The visitor center uses new technology such as projecting digital images into a tipi and participatory virtual trading that captures how families could survive the winter. Costumed interpreters at the historic fort explain life in the fur era, which was always liveliest during the annual North West Company Rendezvous. Re-enactors continue this event the second full weekend in August in conjunction with the Rendezvous Days Powwow, sponsored by the Grand Portage Reservation.
Nearby, petroglyphs can be found in the Boundary Waters Canoe Area Wilderness of northern Minnesota. Within the Boundary Waters are hundreds of these petroglyphs and pictographs on rock ledges and cliffs. The area is part of the historic homeland of the Ojibwe people who traveled the waterways in birch bark canoes. Prior to Ojibwe settlement, the area was sparsely populated by the Dakota who dispersed westward and southward following the arrival of the Ojibwe.

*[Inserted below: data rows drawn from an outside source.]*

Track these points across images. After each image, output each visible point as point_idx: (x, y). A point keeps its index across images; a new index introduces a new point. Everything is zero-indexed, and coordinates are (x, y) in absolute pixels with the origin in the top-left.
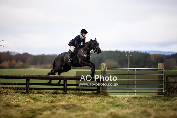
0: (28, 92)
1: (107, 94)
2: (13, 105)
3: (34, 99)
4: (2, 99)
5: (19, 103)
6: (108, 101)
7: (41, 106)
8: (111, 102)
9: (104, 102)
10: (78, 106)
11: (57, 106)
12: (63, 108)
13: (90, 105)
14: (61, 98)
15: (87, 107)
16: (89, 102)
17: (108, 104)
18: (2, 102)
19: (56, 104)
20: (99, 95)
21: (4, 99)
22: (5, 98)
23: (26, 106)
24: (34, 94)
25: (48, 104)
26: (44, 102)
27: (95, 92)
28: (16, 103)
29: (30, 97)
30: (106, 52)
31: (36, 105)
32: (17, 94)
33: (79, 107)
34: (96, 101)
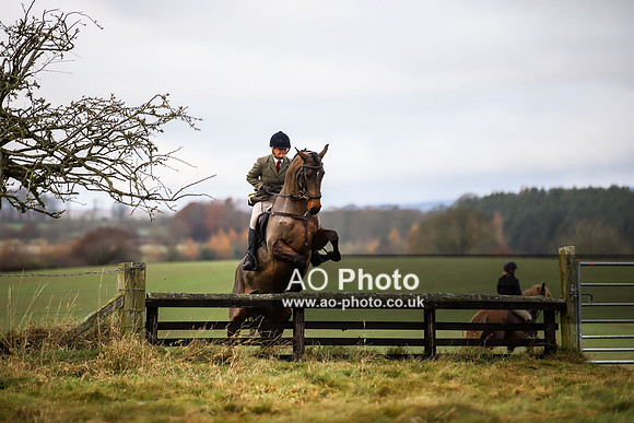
0: (298, 354)
1: (581, 356)
2: (250, 409)
3: (321, 381)
4: (210, 382)
5: (270, 395)
6: (588, 387)
7: (344, 410)
8: (598, 394)
9: (570, 393)
10: (476, 411)
11: (404, 409)
12: (423, 418)
13: (520, 408)
14: (415, 376)
15: (512, 414)
16: (517, 392)
17: (588, 402)
18: (211, 395)
19: (399, 402)
20: (553, 362)
21: (217, 384)
22: (220, 382)
23: (293, 411)
24: (320, 360)
25: (370, 402)
26: (356, 393)
27: (538, 349)
28: (257, 397)
29: (307, 376)
30: (575, 191)
31: (327, 408)
32: (263, 361)
33: (481, 413)
34: (541, 390)
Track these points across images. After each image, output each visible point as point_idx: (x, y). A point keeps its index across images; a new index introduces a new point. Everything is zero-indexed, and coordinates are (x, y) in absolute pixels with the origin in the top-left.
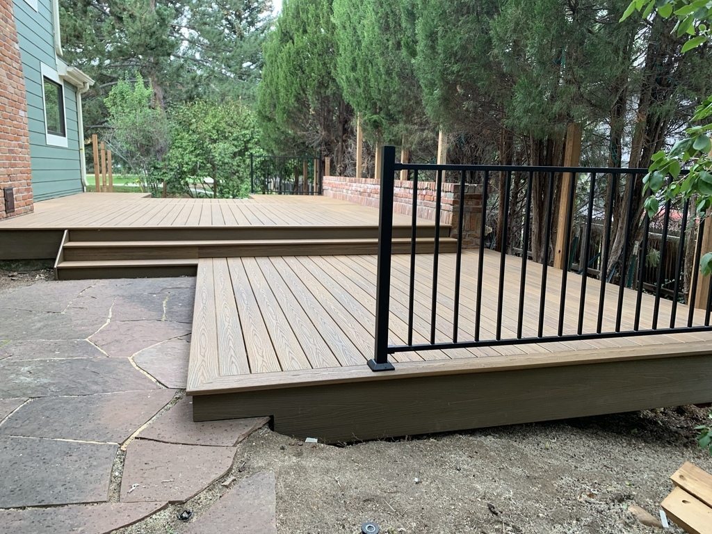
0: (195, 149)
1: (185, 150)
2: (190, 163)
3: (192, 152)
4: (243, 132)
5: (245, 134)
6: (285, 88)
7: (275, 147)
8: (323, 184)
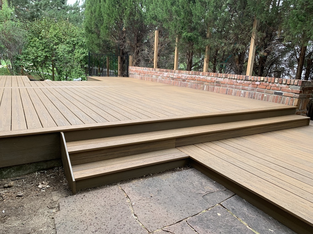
0: (45, 48)
1: (38, 48)
2: (42, 56)
3: (43, 49)
4: (72, 39)
5: (74, 40)
6: (108, 15)
7: (97, 49)
8: (129, 71)
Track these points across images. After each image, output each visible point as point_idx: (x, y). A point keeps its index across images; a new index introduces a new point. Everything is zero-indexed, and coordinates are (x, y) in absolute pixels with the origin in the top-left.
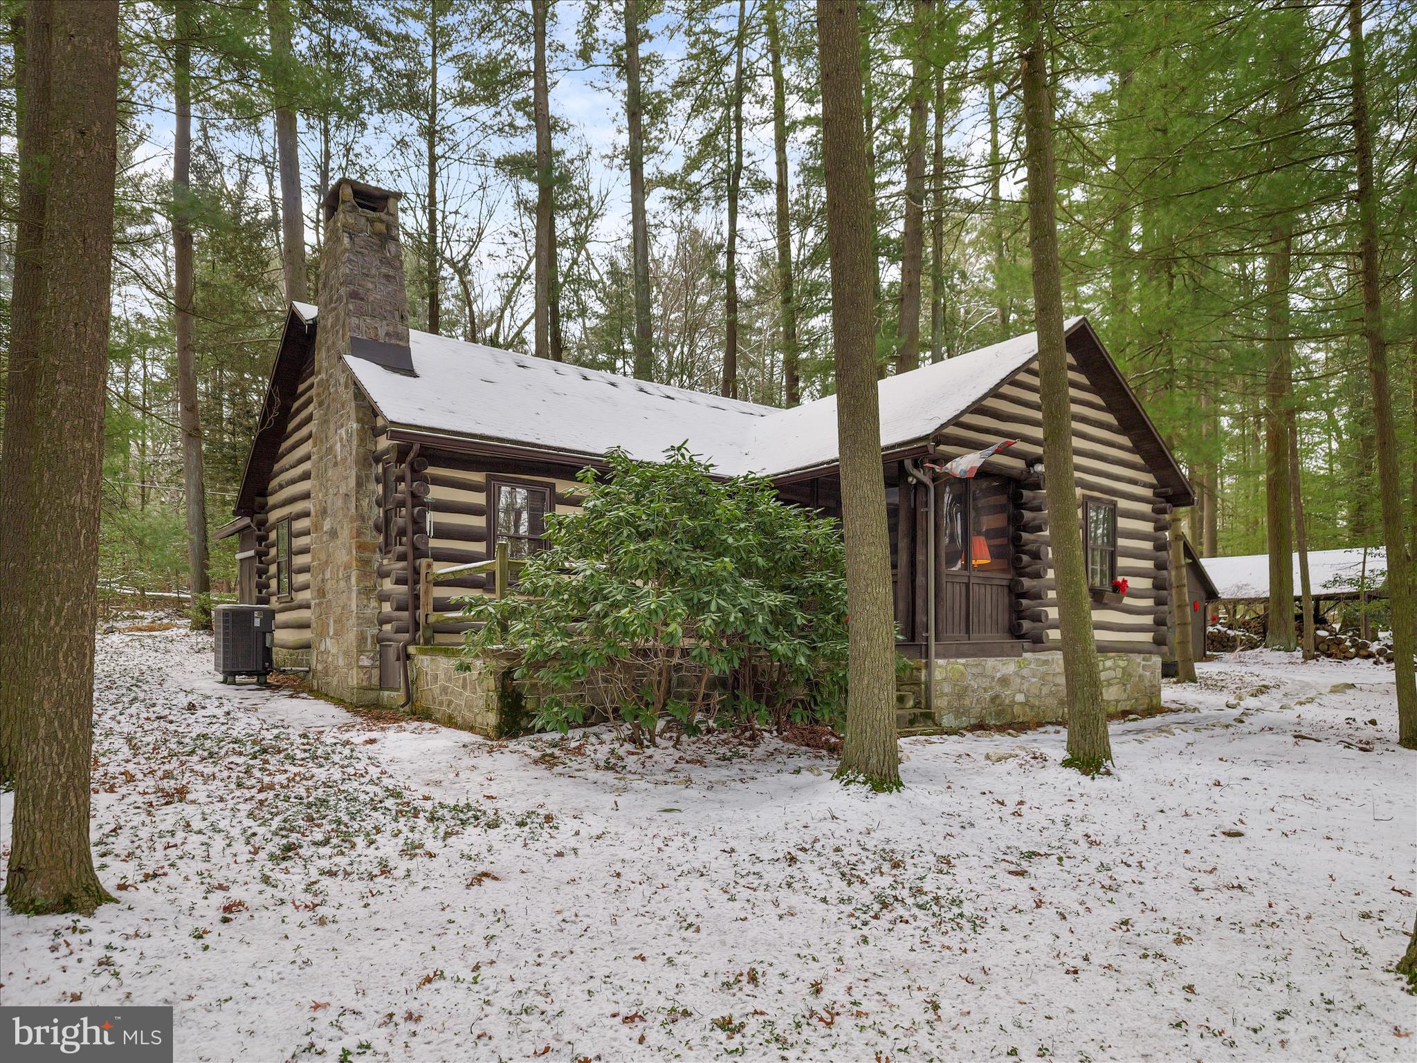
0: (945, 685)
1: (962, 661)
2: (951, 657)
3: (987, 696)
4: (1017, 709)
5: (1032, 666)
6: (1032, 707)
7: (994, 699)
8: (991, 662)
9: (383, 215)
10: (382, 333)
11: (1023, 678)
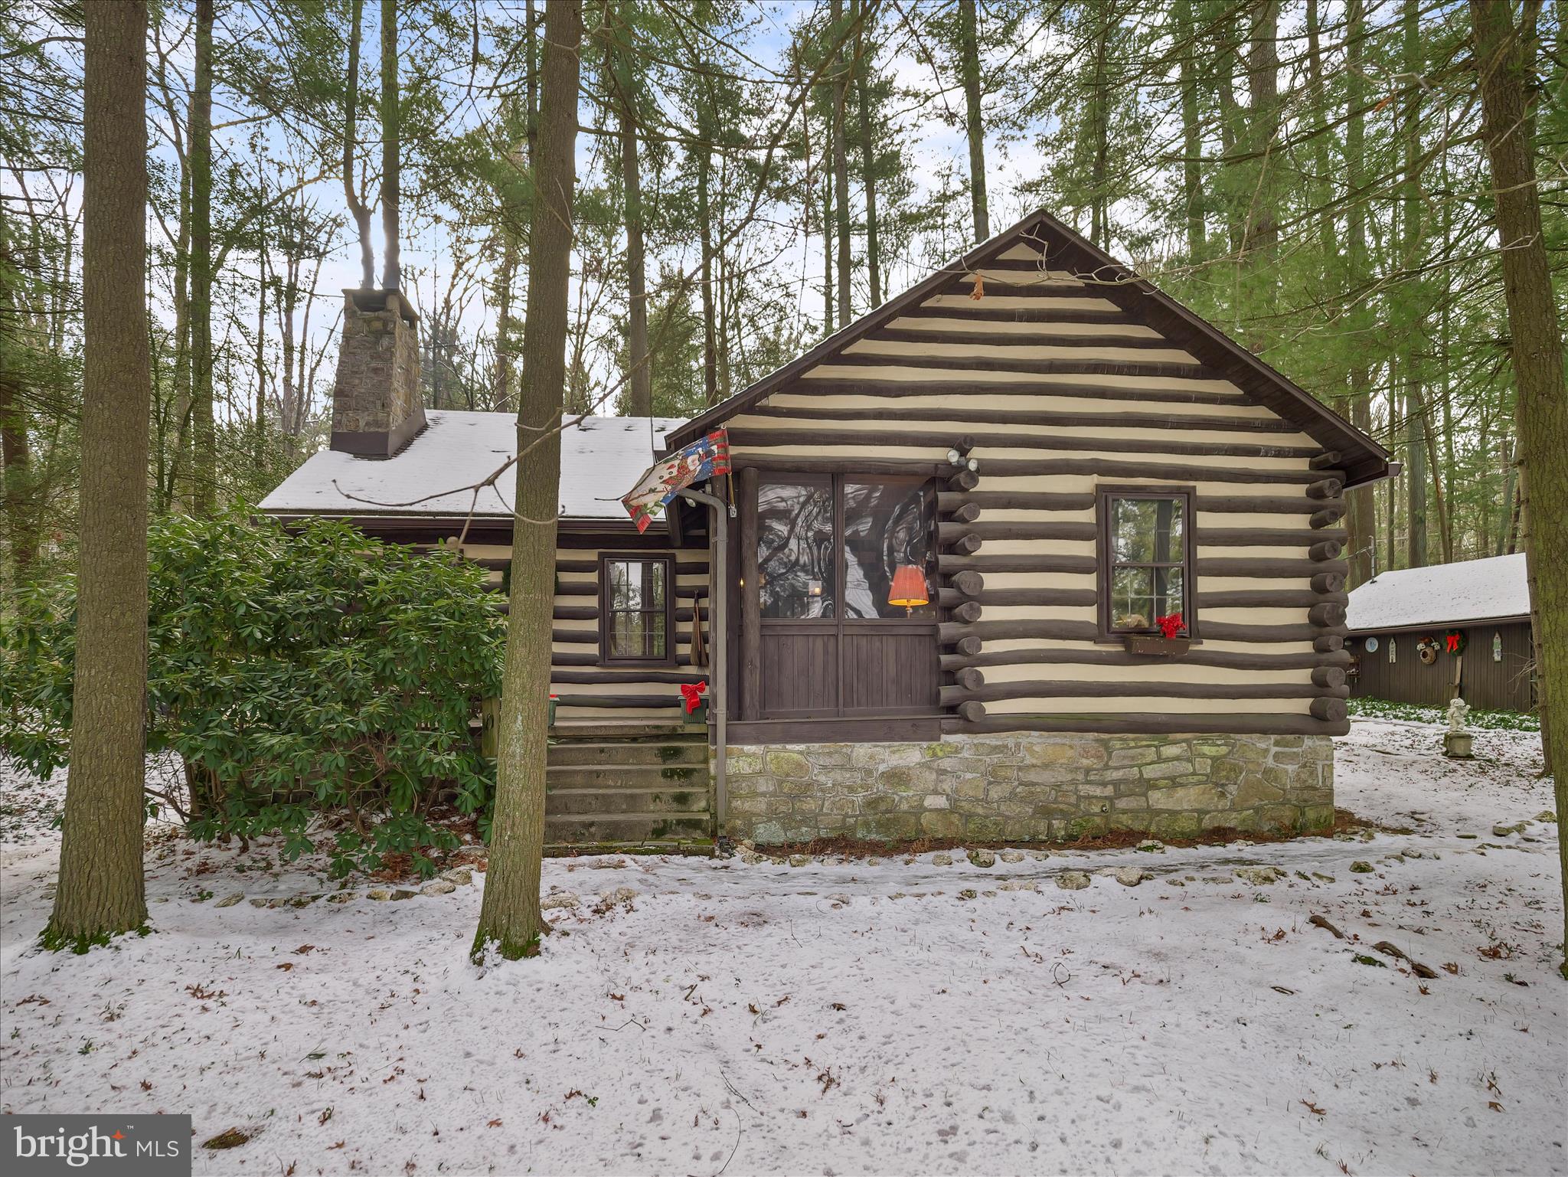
0: (761, 780)
1: (802, 747)
2: (774, 742)
3: (859, 798)
4: (926, 819)
5: (966, 754)
6: (968, 817)
7: (872, 804)
8: (861, 751)
9: (381, 314)
10: (362, 423)
11: (942, 772)
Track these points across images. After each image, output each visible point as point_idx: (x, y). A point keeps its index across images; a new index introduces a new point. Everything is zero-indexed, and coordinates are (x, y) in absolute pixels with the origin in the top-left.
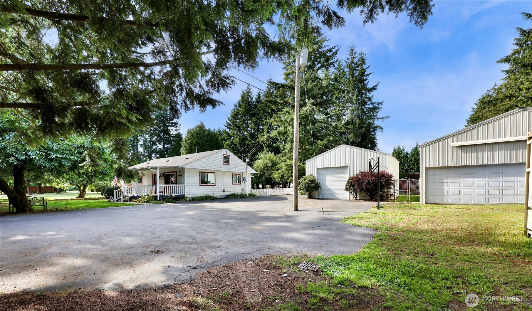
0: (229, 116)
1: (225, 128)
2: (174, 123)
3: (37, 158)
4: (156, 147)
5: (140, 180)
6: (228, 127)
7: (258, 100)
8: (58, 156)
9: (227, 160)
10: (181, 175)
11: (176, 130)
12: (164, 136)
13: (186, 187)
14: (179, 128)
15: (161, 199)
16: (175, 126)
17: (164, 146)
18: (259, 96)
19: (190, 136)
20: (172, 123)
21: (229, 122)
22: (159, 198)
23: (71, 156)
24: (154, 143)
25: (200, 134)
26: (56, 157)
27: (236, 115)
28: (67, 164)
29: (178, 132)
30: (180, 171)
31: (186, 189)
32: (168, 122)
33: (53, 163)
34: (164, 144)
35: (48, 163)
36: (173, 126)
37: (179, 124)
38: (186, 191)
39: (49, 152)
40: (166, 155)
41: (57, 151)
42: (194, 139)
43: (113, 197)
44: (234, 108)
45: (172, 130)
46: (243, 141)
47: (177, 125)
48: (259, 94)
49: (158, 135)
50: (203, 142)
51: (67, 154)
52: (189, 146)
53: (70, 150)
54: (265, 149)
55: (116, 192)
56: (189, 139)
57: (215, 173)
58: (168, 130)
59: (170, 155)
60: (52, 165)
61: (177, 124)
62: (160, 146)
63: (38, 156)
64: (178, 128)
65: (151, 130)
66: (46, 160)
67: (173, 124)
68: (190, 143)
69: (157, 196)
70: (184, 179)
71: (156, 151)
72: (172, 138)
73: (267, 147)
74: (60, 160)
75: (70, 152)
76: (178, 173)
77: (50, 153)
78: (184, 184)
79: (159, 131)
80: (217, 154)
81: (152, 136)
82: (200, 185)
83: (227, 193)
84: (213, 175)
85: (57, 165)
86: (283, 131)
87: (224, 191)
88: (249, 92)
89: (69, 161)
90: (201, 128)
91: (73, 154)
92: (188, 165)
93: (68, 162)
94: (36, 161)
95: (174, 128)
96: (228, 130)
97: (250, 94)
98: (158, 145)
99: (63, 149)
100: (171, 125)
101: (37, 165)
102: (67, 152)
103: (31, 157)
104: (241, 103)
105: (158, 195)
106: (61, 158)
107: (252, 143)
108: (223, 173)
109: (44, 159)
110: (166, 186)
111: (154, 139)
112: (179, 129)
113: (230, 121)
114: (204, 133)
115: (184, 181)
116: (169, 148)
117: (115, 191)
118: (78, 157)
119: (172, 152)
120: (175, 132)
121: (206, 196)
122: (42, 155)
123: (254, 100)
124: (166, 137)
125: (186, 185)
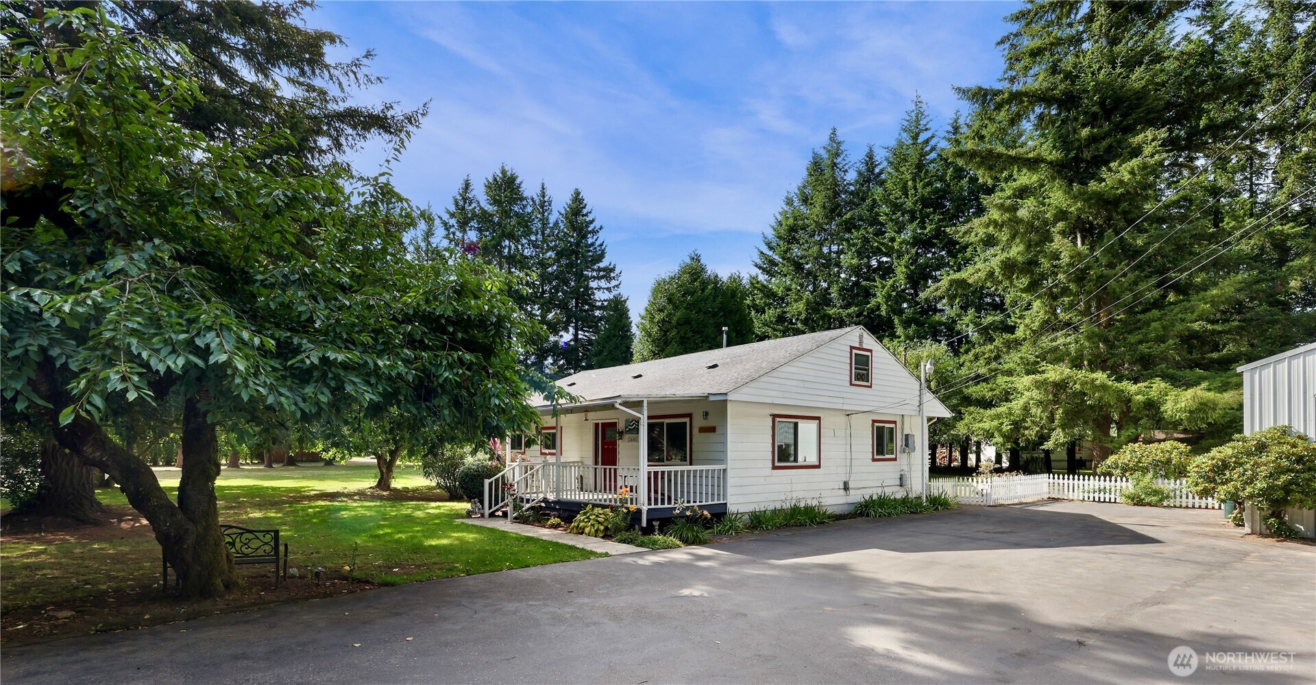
0: (770, 234)
1: (755, 271)
2: (604, 270)
3: (241, 365)
4: (556, 338)
5: (551, 441)
6: (764, 270)
7: (870, 175)
8: (332, 355)
9: (861, 369)
10: (712, 430)
11: (609, 289)
12: (577, 306)
13: (730, 473)
14: (617, 283)
15: (656, 524)
16: (609, 279)
17: (576, 335)
18: (870, 161)
19: (663, 301)
20: (599, 270)
21: (770, 253)
22: (649, 521)
23: (380, 354)
24: (554, 328)
25: (692, 293)
26: (324, 360)
27: (793, 229)
28: (368, 396)
29: (615, 293)
30: (706, 414)
31: (731, 481)
32: (588, 267)
33: (309, 390)
34: (576, 330)
35: (290, 389)
36: (602, 277)
37: (617, 271)
38: (730, 491)
39: (296, 341)
40: (581, 361)
41: (326, 334)
42: (676, 308)
43: (482, 502)
44: (786, 208)
45: (599, 289)
46: (816, 310)
47: (612, 275)
48: (870, 156)
49: (563, 306)
50: (701, 316)
51: (366, 348)
52: (661, 329)
53: (378, 332)
54: (900, 331)
55: (491, 484)
56: (661, 311)
57: (818, 418)
58: (587, 288)
59: (594, 361)
60: (304, 400)
61: (613, 270)
62: (567, 337)
63: (247, 358)
64: (614, 283)
65: (544, 292)
66: (284, 378)
67: (602, 273)
68: (663, 320)
69: (639, 511)
70: (724, 443)
71: (556, 351)
72: (597, 313)
73: (906, 324)
74: (336, 377)
75: (375, 340)
76: (699, 422)
77: (300, 345)
78: (722, 461)
79: (564, 293)
80: (833, 345)
81: (546, 309)
82: (774, 468)
83: (856, 496)
84: (814, 424)
85: (323, 399)
86: (1020, 259)
87: (846, 487)
88: (836, 151)
89: (373, 381)
90: (695, 272)
91: (387, 349)
92: (745, 390)
93: (368, 383)
94: (238, 380)
95: (603, 283)
96: (762, 278)
97: (839, 160)
98: (561, 333)
99: (353, 325)
100: (595, 274)
101: (245, 398)
102: (366, 338)
103: (212, 360)
104: (808, 191)
105: (645, 508)
106: (345, 366)
107: (849, 315)
108: (843, 419)
109: (274, 369)
110: (656, 473)
111: (550, 316)
112: (617, 286)
113: (771, 248)
114: (703, 290)
115: (724, 452)
116: (590, 342)
117: (487, 482)
118: (407, 362)
119: (600, 352)
120: (605, 296)
121: (795, 511)
122: (262, 350)
123: (851, 176)
124: (582, 311)
125: (730, 464)
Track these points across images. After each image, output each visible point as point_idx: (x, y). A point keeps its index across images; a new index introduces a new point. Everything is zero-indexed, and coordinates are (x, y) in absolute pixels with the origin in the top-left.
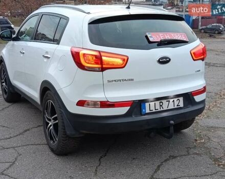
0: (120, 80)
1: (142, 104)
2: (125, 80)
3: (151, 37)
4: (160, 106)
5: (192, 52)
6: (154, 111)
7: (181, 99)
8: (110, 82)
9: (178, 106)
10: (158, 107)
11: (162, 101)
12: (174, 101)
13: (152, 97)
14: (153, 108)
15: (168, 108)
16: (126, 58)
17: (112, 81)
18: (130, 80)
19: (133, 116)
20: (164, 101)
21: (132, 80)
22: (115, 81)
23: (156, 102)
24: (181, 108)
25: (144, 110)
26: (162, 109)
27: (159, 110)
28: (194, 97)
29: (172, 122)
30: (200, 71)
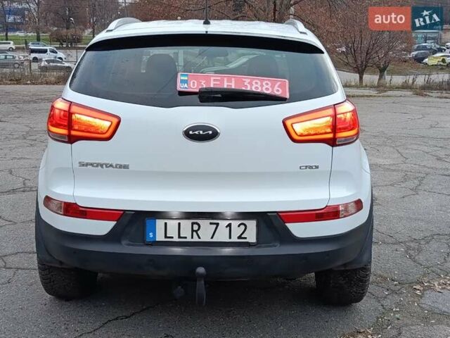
0: (102, 166)
1: (148, 222)
2: (111, 166)
3: (183, 81)
4: (193, 231)
5: (289, 123)
6: (176, 239)
7: (252, 225)
8: (83, 165)
9: (240, 237)
11: (199, 221)
12: (229, 225)
13: (175, 211)
15: (215, 240)
16: (115, 121)
17: (87, 165)
18: (121, 167)
20: (204, 223)
21: (126, 167)
22: (92, 164)
23: (183, 222)
24: (249, 245)
25: (151, 235)
26: (196, 239)
27: (189, 239)
28: (289, 225)
29: (201, 270)
30: (317, 167)
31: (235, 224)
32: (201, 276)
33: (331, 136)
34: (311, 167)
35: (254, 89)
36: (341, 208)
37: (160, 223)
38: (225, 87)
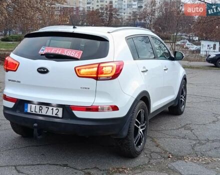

Upper Sioux Agency State Park, Granite Falls
Minnesota River Valley
The 1851 Traverse des Sioux Treaty opened up close to 24 million acres of the Minnesota territory to European settlement and marked the end of an era for Minnesota’s Dakota tribes that had followed bison across the Great Plains. Restricted to reservation lands but guaranteed payments, the Dakota were starving a decade later when Civil War gripped America and payments weren’t delivered as promised. Frustrations exploded into violence and the short, but deadly, U.S. Dakota War in 1862.
The Treaty Site History Center near St. Peter is a good place to start learning about this historical turning point. Other parts of the story are told at historic sites all along the Minnesota River Valley. Other notable stops include the Lower Sioux Agency historic site near Morton, New Ulm’s Brown County Historical Society, Fort Ridgely State Park near Fairfax and Historic Fort Snelling in the Twin Cities. Visitors at the Upper Sioux Agency State Park near Granite Falls can reserve a tipi, fall asleep looking up at the stars and imagine the Dakotas’ long-ago life on the prairie.

Native American woman dancing at the Grand Portage Annual Powwow and Rendezvous / Stephan Hoglund
Powwows
Powwows have long been held to celebrate a successful hunt and to thank the spirits for a bountiful harvest. Powwows also spiritually prepared a warrior for an impending battle. Today, the powwow tradition has become a multi-tribal social event open to the public. Some powwows provide educational lessons of the Native American culture, with traditional dances and various religious ceremony re-enactments. Native American arts and crafts, as well as food and other wares are often for sale.
Casinos
In 1987 the U.S. Supreme Court upheld the right of tribes as sovereign nations to conduct gaming on Indian lands free of state control. Minnesota tribes were the first in the nation to negotiate and sign gaming compacts with a state government. After nearly twenty years of Native American gaming, much progress has been made in Native American communities. Gaming revenues have helped Minnesota tribes fill the gaps left by chronically inadequate federal funding for health care, housing, education, human services and infrastructure needs. The casinos are central to Minnesota tourism and essential to Native American community revenue.